Alex is driving unsafely on the highway at a speed of 213km/h and has to slam on the brakes in order to avoid a collision. The brakes can slow down the car at a rate of 13.6m/s^2.

To solve this problem, we can use the equations of motion.

A) To find the time it will take for the car to stop, we can use the equation:

v = u + at

Where:
v = final velocity (0 m/s since the car comes to a stop)
u = initial velocity (213 km/h = 213,000 m/3600 s = 59.17 m/s)
a = acceleration (-13.6 m/s^2)
t = time

Rearranging the equation to solve for time (t), we have:

t = (v - u) / a

Substituting the given values, we get:

t = (0 - 59.17) / -13.6
t ≈ 4.34 seconds

Therefore, it will take approximately 4.34 seconds for the car to stop.
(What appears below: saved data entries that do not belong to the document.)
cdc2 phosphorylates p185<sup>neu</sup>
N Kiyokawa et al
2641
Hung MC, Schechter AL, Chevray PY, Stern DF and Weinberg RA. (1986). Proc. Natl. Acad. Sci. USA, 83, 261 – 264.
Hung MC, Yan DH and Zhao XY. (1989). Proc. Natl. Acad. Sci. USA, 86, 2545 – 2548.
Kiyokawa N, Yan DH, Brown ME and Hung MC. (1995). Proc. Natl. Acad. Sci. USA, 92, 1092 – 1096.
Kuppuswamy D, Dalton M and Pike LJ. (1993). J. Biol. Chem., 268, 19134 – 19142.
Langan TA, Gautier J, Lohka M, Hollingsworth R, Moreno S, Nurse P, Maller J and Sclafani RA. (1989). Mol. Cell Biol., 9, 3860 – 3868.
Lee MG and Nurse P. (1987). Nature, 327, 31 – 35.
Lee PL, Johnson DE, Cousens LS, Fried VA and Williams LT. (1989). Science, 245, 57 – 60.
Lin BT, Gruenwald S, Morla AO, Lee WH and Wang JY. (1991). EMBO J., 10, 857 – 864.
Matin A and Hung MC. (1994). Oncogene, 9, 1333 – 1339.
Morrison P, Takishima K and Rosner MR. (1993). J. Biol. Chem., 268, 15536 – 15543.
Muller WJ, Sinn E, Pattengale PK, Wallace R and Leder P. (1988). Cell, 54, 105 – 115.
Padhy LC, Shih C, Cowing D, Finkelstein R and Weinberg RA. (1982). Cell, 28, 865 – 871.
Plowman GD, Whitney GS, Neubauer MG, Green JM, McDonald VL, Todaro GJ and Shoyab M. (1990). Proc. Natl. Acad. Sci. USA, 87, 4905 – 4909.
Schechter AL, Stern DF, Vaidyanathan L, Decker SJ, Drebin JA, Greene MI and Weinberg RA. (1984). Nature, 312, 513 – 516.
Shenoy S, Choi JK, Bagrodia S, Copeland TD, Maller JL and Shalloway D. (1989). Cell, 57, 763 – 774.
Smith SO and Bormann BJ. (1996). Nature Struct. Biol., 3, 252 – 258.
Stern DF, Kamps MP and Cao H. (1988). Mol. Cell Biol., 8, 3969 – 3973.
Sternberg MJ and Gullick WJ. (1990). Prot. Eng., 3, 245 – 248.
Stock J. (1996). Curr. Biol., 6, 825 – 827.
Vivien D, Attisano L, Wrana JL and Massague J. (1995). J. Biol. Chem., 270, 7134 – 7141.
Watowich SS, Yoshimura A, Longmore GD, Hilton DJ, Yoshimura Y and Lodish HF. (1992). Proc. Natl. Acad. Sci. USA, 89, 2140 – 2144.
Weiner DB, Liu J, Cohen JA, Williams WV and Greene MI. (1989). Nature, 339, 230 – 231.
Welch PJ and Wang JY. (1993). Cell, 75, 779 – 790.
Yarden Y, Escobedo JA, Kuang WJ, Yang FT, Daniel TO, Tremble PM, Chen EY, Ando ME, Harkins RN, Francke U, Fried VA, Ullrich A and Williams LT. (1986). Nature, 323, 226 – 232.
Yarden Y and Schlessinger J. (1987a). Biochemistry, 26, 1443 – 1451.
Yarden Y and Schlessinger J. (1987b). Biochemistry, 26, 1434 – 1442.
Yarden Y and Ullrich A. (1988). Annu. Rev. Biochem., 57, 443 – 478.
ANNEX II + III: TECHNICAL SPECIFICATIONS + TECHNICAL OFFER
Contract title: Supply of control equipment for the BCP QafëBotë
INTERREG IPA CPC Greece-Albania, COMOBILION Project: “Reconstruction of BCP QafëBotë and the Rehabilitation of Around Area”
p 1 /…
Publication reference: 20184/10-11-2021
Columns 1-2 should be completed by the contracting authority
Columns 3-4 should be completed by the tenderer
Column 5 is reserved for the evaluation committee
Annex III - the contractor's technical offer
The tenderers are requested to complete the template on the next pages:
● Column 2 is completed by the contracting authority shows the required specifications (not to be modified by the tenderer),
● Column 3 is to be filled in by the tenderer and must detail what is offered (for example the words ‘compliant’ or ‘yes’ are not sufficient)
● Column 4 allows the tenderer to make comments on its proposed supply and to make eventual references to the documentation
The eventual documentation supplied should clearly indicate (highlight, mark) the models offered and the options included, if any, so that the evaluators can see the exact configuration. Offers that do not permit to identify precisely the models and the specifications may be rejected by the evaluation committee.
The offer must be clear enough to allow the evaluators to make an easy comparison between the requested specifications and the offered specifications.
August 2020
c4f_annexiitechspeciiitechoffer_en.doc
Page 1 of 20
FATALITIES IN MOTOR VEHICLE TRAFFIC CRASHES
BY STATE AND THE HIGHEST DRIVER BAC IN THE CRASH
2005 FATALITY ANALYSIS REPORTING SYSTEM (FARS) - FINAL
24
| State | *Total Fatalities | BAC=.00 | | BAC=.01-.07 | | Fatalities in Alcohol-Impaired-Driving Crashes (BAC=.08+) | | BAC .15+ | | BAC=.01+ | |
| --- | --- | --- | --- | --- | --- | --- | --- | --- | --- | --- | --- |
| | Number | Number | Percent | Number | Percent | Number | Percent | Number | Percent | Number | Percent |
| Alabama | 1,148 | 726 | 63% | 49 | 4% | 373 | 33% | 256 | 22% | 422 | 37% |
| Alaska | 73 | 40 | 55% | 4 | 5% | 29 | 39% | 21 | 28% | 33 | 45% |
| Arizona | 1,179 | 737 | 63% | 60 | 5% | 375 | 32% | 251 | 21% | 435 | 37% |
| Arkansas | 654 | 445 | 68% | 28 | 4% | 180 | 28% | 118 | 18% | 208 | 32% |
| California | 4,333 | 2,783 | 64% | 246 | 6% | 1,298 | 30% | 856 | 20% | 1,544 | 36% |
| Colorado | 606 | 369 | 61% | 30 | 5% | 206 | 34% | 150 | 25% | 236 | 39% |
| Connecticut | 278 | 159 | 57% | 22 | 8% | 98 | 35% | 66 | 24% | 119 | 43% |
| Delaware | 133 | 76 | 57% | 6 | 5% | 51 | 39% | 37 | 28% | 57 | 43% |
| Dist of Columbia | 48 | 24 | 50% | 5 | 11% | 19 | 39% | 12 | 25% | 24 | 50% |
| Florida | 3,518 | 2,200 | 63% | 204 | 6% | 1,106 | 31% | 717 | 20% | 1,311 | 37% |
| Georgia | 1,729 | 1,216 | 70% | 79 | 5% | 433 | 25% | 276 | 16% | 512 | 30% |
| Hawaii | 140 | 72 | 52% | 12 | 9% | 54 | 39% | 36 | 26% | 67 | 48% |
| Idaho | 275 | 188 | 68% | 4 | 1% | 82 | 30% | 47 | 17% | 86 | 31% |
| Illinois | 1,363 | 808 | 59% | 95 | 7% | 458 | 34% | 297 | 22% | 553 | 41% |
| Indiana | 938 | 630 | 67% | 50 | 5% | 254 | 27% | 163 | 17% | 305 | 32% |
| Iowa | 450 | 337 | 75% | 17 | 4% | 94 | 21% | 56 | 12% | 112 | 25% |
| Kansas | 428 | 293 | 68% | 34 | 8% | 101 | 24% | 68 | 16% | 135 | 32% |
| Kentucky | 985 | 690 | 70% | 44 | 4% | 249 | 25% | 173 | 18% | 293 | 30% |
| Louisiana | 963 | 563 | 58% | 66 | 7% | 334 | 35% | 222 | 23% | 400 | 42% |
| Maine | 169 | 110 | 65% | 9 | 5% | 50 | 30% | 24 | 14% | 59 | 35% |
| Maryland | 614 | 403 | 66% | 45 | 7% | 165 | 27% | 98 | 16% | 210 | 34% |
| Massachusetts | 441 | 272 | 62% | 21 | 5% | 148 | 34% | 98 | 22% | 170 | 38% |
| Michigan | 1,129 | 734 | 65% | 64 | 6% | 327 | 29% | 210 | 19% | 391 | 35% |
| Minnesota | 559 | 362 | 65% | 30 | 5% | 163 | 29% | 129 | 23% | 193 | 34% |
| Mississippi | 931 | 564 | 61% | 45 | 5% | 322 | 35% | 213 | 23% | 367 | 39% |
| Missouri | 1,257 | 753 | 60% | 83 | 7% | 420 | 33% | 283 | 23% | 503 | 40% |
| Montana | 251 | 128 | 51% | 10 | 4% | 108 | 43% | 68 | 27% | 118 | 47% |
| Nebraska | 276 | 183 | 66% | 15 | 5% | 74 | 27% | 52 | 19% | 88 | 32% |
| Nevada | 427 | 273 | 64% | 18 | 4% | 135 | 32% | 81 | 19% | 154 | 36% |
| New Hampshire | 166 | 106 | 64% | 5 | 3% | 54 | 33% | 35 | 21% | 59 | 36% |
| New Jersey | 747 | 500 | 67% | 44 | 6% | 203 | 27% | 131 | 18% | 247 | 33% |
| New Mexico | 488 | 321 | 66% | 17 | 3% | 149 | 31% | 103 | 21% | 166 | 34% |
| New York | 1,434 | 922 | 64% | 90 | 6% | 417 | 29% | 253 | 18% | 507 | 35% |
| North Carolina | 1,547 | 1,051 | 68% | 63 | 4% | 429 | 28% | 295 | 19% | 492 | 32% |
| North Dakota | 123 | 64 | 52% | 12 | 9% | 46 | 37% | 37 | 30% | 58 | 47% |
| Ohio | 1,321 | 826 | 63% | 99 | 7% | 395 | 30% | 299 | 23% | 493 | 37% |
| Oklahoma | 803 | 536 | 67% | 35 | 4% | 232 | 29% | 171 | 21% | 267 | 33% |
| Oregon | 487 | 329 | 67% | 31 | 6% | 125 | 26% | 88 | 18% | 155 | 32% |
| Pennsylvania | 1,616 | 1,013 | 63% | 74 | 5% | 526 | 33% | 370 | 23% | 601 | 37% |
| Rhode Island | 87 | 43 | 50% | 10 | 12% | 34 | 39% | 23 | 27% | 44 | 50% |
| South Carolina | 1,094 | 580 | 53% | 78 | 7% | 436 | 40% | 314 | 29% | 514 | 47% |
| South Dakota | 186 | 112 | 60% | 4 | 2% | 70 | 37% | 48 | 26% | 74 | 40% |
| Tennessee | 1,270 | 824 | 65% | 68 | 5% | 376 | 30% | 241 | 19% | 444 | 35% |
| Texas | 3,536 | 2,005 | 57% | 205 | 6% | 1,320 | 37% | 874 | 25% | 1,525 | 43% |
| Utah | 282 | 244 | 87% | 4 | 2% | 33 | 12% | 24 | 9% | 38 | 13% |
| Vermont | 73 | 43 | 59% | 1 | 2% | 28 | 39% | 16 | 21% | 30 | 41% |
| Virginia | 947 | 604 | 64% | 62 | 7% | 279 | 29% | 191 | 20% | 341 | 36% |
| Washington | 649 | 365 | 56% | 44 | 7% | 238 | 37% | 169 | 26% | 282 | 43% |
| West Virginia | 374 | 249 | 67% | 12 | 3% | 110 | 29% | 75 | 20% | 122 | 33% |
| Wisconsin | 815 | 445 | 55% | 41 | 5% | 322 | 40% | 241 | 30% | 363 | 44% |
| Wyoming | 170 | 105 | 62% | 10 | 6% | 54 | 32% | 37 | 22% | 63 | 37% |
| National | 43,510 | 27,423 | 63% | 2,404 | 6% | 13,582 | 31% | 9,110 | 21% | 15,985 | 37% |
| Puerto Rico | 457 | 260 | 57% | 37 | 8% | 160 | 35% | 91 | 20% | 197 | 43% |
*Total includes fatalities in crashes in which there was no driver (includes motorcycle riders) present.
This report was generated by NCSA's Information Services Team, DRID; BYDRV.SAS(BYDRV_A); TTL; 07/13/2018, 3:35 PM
B) To find the distance traveled by the car while slowing down, we can use the equation:

s = ut + (1/2)at^2

Where:
s = distance
u = initial velocity (59.17 m/s)
a = acceleration (-13.6 m/s^2)
t = time (4.34 seconds)

Substituting the given values, we get:

s = (59.17 * 4.34) + (1/2)(-13.6)(4.34)^2
s ≈ 128.2 meters

Therefore, the car will travel approximately 128.2 meters while slowing down.